Spinach turnovers - fatayer bi sabanegh
Spinach turnovers - fatayer bi sabanegh

Hey everyone, I hope you’re having an incredible day today. Today, I will show you a way to prepare a distinctive dish, spinach turnovers - fatayer bi sabanegh. One of my favorites food recipes. For mine, I am going to make it a little bit tasty. This will be really delicious.

Spelling variations may include Fatayer bil Sabanegh, Fatayer be Sabanegh, or Fatayer Bes Sabanekh. Spinach is combined with onions and seasoned with sumac, paprika, salt, pepper, and cayenne. It is lightly coated in a lemon and olive oil dressing before sealing inside circles of dough and.

Spinach turnovers - fatayer bi sabanegh is one of the most well liked of recent trending meals on earth. It’s enjoyed by millions every day. It’s simple, it is quick, it tastes delicious. Spinach turnovers - fatayer bi sabanegh is something that I’ve loved my whole life. They are nice and they look fantastic.

To begin with this particular recipe, we have to prepare a few ingredients. You can cook spinach turnovers - fatayer bi sabanegh using 13 ingredients and 9 steps. Here is how you cook that.

The ingredients needed to make Spinach turnovers - fatayer bi sabanegh:
  1. Get - For the dough:
  2. Make ready 3 cups flour
  3. Get 1/2 tablespoon dried yeast, dissolved in ¼ cup warm water
  4. Get 1/2 cup water
  5. Get 1/4 cup vegetable oil
  6. Make ready 1 teaspoon salt
  7. Prepare For the stuffing:
  8. Prepare 1 onion, minced
  9. Prepare 2 kg fresh spinach
  10. Make ready 1/4 cup vegetable oil
  11. Prepare 3 teaspoons sumac
  12. Prepare 1 teaspoon pomegranate syrup, if available
  13. Get 2 teaspoons salt

Great as an appetizer or a side dish! I wish you could have tasted Asma's fatayers! They were the best in Beirut! The dough was so thin and translucent and so buttery.

Steps to make Spinach turnovers - fatayer bi sabanegh:
  1. In a large bowl, combine all the dough ingredients together, except the vegetable oil. Mix well.
  2. Add the oil gradually while kneading until you obtain a firm, smooth dough. Add more water if needed.
  3. Cover the dough with a kitchen cloth and leave it to rest for around 2 ½ hr in a warm place until it rises.
  4. Meanwhile, start preparing the stuffing by washing the spinach, drying it and mincing it coarsely. Make sure to dry very well the spinach because too much moisture affects the dough when filled.
  5. In a bowl, combine the minced spinach and minced onions with the sumac, oil, pomegranate syrup and salt. Mix well.
  6. After the dough has risen, knead it again, with some flour on your hands.
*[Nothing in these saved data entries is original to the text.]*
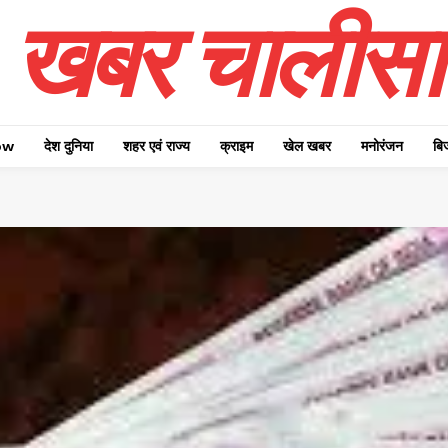
खबर चालीसा
ow
देश दुनिया
शहर एवं राज्य
क्राइम
खेल खबर
मनोरंजन
बि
Divide the dough into big parts and roll each part on a lightly floured surface using a rolling pin. Cut the dough into small 8 cm diameter circles using a circular pastry cutter.
  7. Put 1 tablespoon of the stuffing in the center of each circle. Hold the dough from 3 sides and fold it in the form of a triangle, press sides together to seal well. Lightly grease two oven pans with vegetable oil and place the pies on them; pinched side up.
  8. Insert the pan in the oven and bake until the top and bottom of the pies turn lightly brown.
  9. They can be served hot or cold.

The spinach filling was melting with just the right touch of tartness. Asma was a Kurdish lady and. The dough for these triangles is used with a number of fillings to make both the triangles below, and the fried crescents known as sambusak in the following recipe. You can vary on the spinach filling here by using purslane (leaves only), sorrel, Swiss chard, dandelion or wild thyme. Spinach is cooked and flavoured with fresh basil, mint and lemon juice, then used to fill a simple yeast-risen pastry.